Relationships make the world go round …

… and are the source of Business Improvement and Growth

Can you think of a business that could exist or sustain growth without a set of successful relationships?

No? Nor could we.

Yet often, in our work, we come across business owners who appear at the mercy of the relationships that they have with customers, with suppliers, with staff or with finaniciers. You’ll find them battling hard to make things work, scurrying around chasing their tails, desperately looking to please anyone and everyone, almost accepting that this is the life of the business owner.

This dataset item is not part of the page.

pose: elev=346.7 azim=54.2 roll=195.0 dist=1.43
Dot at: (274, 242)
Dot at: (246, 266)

Occasionally, we come across someone for whom this is not the case. They are seemingly more in control of themselves, clearer on what they are looking for, better able to establish, build and nurture a diverse range of relationships, and are open and trusting in their approach. As a result, they appear to obtain greater value from these relationships socially, intellectually and financially.

We were left wondering:

  • What are the secrets of a successful business relationship?
  • Can ambitious business owners benefit from being more strategic in their relationships?
  • How might you change the dynamic within the set of relationships that you have?

So, as part of the Business Improvement and Growth Network session on 4 October 2013, we set about beginning to discover the answers to these questions. We trawled the hallowed archives of academia, took on board the findings of our own research, considered the challenges that our client base is facing, reflected upon our own experiences and brought together 9 ambitious business owners with a former head of R&D for a FTSE 100 corporation and our own team. What follows is a snippet of the things that we uncovered …

The value of analysis

Amidst the daily stresses and strains of the business rollercoaster, it is a real challenge to take a step back and analyse where things are working, and where they might need some attention. But, if the experience of our group of ambitious business owners is anything to go by, simply reflecting on one relationship that works and one that doesn’t throws up some interesting insights.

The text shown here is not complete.